§ **EXERCISE BRIEF**: Beneath this line are the data; copy exactly the part of them that opens with the line containing "hace 9 años" and closes with the line containing "ENTRADAS RECIENTES", and only that part.

++++ DATA ++++

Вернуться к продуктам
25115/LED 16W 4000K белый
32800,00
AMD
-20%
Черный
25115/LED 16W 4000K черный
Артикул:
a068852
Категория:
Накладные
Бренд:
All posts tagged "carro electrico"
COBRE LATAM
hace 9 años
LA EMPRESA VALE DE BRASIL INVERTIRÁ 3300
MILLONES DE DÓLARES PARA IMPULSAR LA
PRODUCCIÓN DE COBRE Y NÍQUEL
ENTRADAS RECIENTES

++++
++++ DATA ++++

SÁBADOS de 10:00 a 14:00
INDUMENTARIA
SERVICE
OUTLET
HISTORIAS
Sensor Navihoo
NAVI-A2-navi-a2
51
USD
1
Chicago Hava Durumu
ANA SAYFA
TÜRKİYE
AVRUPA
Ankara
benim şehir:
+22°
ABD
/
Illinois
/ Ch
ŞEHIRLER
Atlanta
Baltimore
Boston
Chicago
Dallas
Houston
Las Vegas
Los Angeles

++++

§ **ANSWER TO THIS PROBLEM**:
hace 9 años
LA EMPRESA VALE DE BRASIL INVERTIRÁ 3300
MILLONES DE DÓLARES PARA IMPULSAR LA
PRODUCCIÓN DE COBRE Y NÍQUEL
ENTRADAS RECIENTES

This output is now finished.